→ **Consigne a**
Réponds à ces questions d'après le texte sur Bonifacio Bembo :
(i) Quels personnages échangent un baiser ?
(ii) Vers qui l'Enfant se tourne-t-il quand l'aîné des Mages lui rend hommage ?
(iii) Sur quelle perspective l'espace du panneau central est-il organisé ?

*** Document source

Même le rendu des affects, pour Bonifacio Bembo, a une valeur importante. Le baiser entre les parents de la Vierge, Sainte Anne et Saint Joachim, est là pour le prouver, mais on peut aussi le remarquer dans le tendre mouvement de l’Enfant, toujours dans la section Adoration, qui, en recevant l’hommage de l’aîné des Mages, se tourne presque brusquement vers sa mère, en lui tenant la main en signe de réticence: un peu comme le font tous les enfants lorsqu’ils reçoivent l’attention de personnes avec lesquelles ils ne sont pas familiers. Si, par contre, il faut parler de Renaissance, on peut le faire pour certains aspects comme la disposition spatiale des trois compartiments, les profils de certains personnages du cortège des Mages qui rappellent presque l ’art médaillé antique, mais aussi le Pisanello contemporain, et surtout pour les éléments classiques du panneau central, avec l’espace, d’ailleurs, organisé sur une perspective centrale. Une perspective un peu molle mais qui démontre néanmoins, avec le plafond à caissons, les festons suspendus, les décorations murales et la base en marbre du trône, un certain intérêt de Bonifacio Bembo pour le renouveau de l’art classique à la Renaissance. Cependant, il existe des preuves que, plus tard dans sa vie, l’art de Bonifacio Bembo aurait connu une évolution Renaissance plus marquée.

******
*** Données d'entrée

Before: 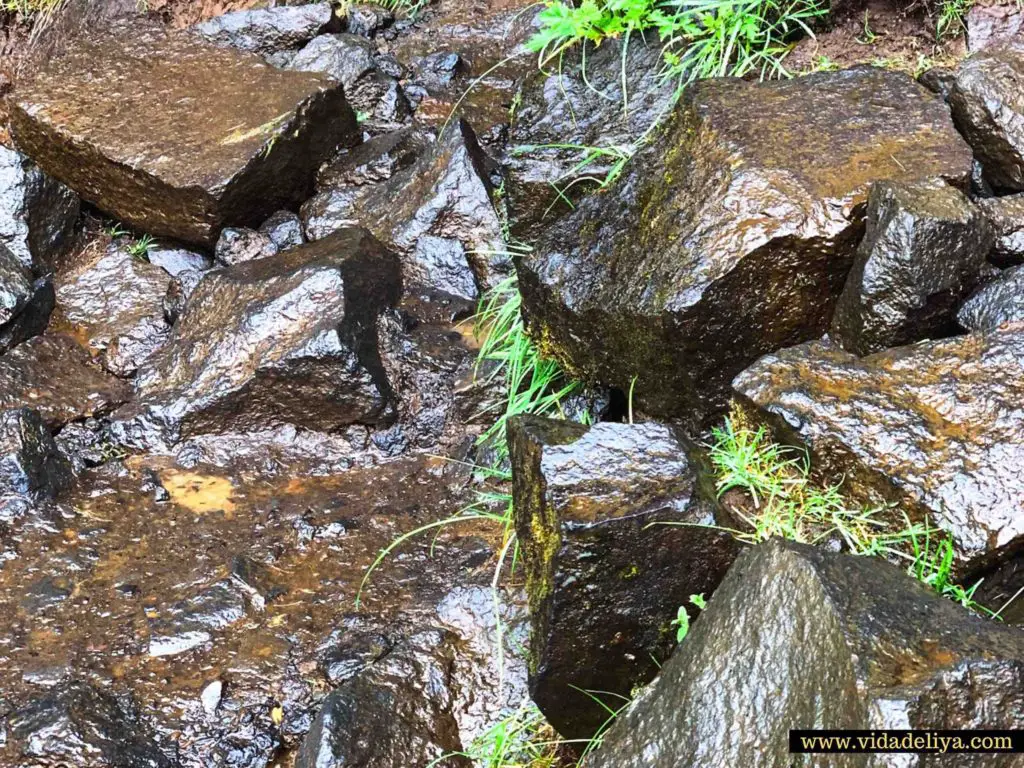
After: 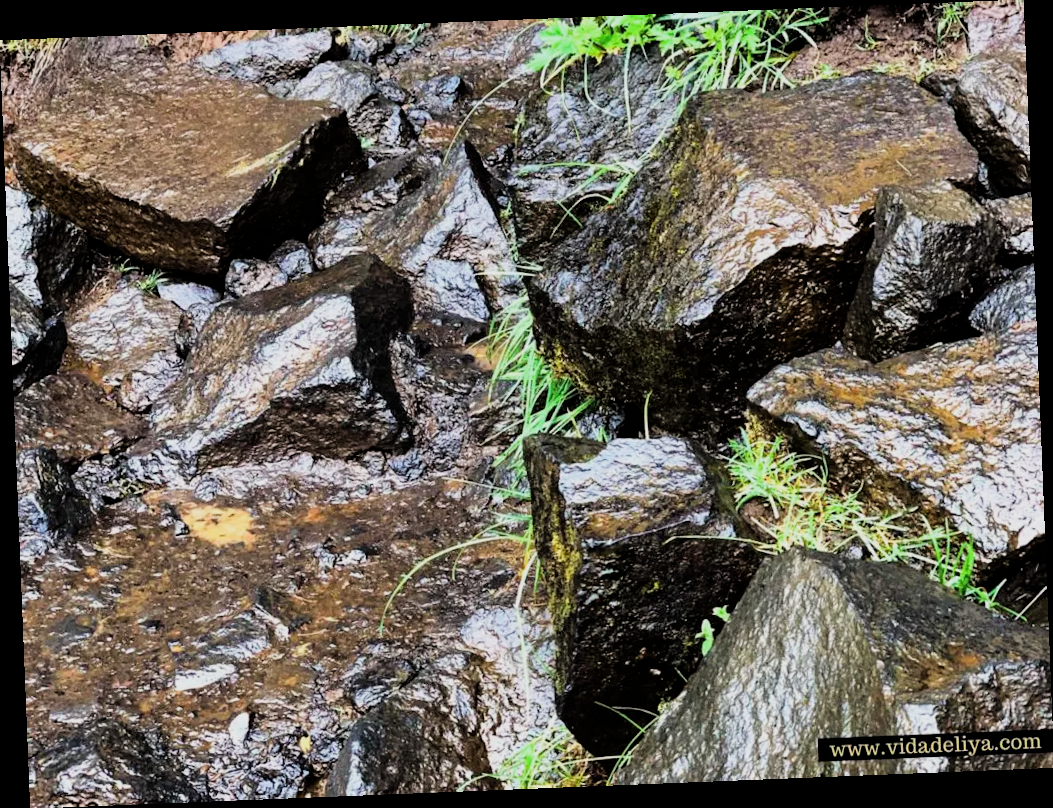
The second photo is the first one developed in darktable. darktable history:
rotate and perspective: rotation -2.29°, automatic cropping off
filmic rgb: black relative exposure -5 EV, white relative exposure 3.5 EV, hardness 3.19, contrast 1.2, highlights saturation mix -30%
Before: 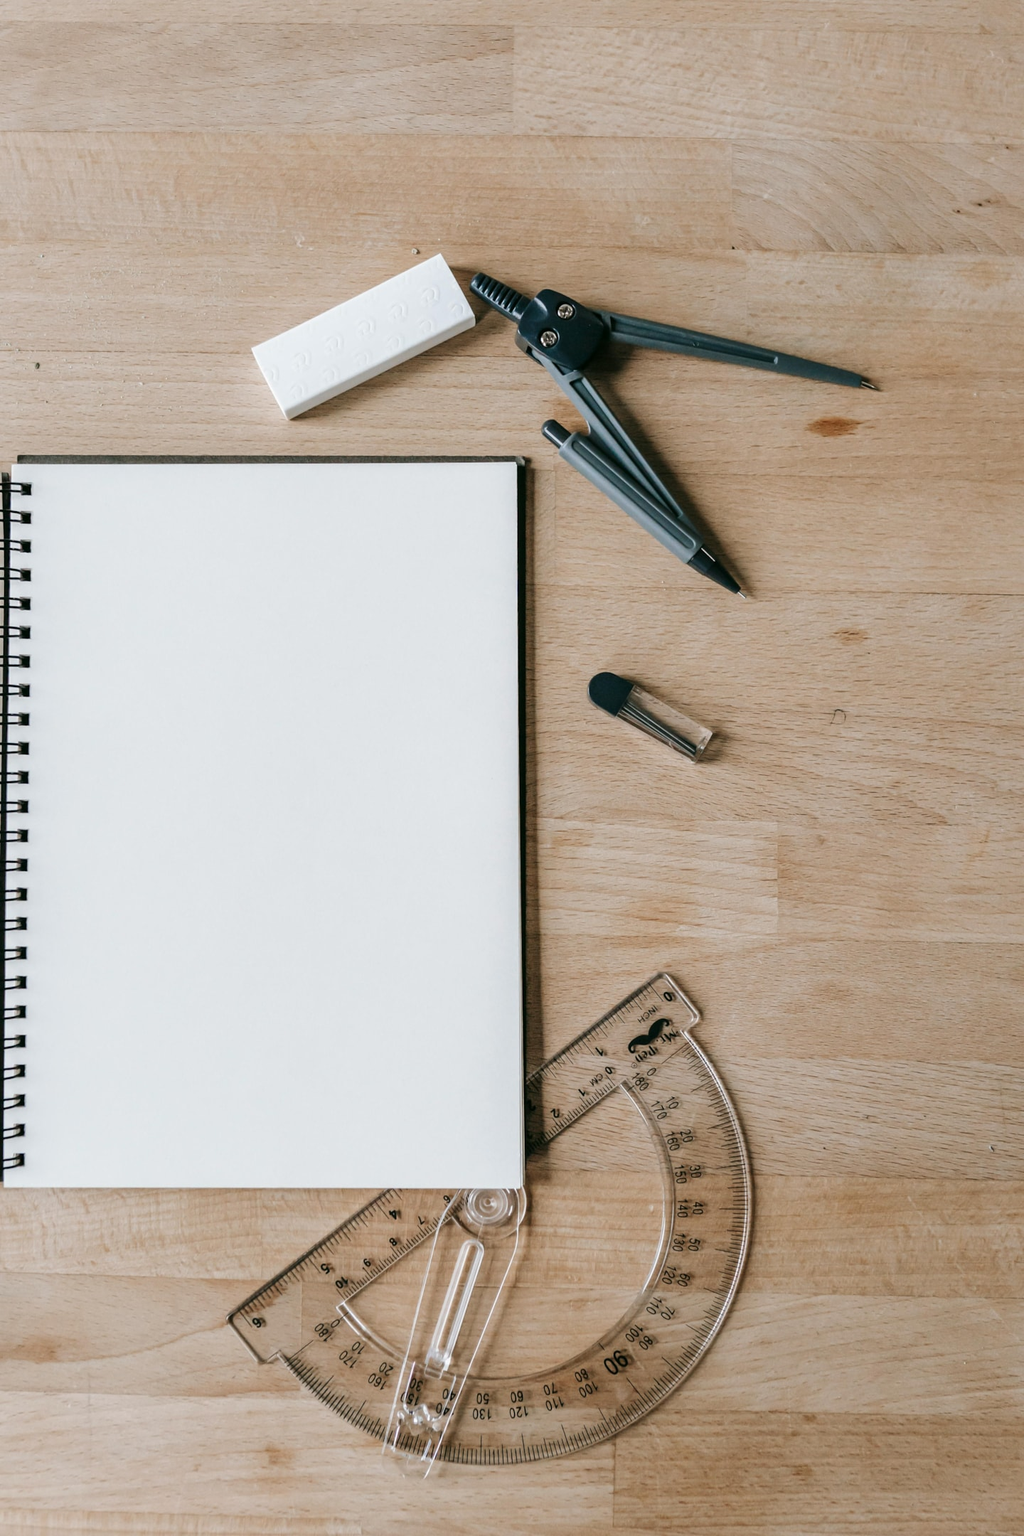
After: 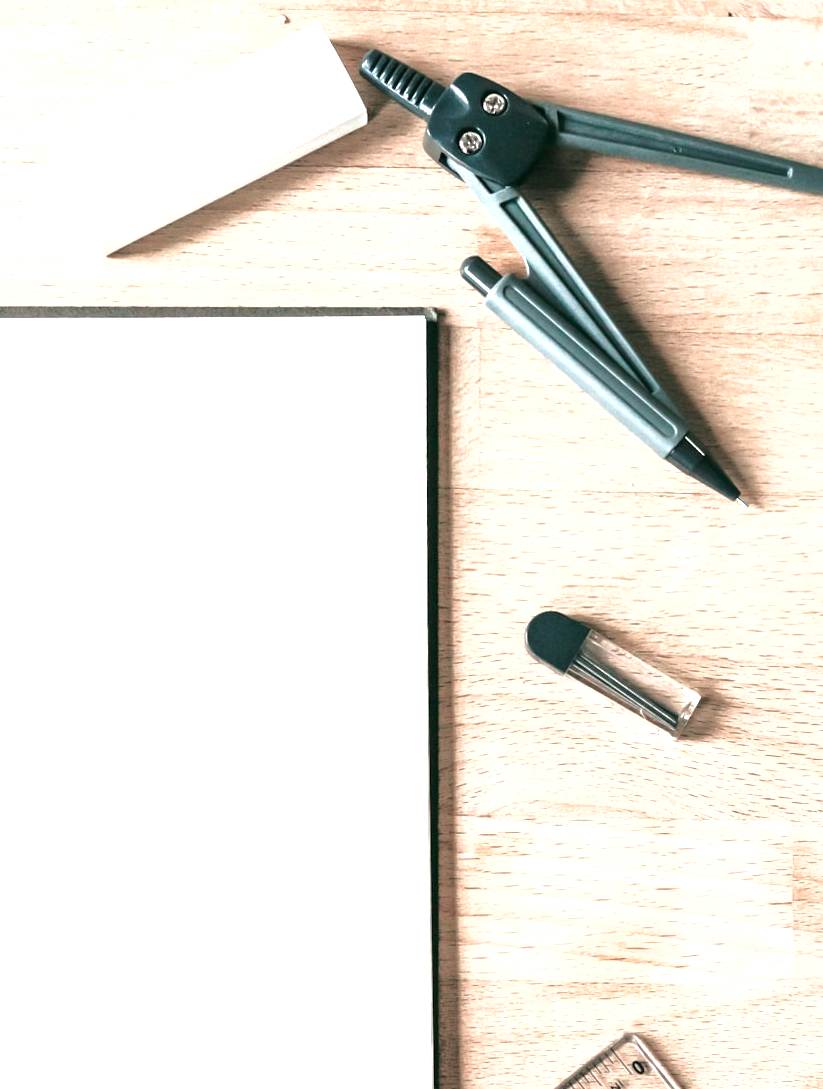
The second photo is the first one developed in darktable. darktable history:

******

→ **Consigne b**
Reproduis à l'identique toutes les lignes de données ci-dessus, sans les images.

→ **Réponse attendue a**
(i) Sainte Anne et Saint Joachim, les parents de la Vierge.
(ii) Vers sa mère.
(iii) Sur une perspective centrale.

→ **Réponse attendue b**
Before: 
After: 
The second photo is the first one developed in darktable. darktable history:
rotate and perspective: rotation -2.29°, automatic cropping off
filmic rgb: black relative exposure -5 EV, white relative exposure 3.5 EV, hardness 3.19, contrast 1.2, highlights saturation mix -30%
Before: 
After: 
The second photo is the first one developed in darktable. darktable history:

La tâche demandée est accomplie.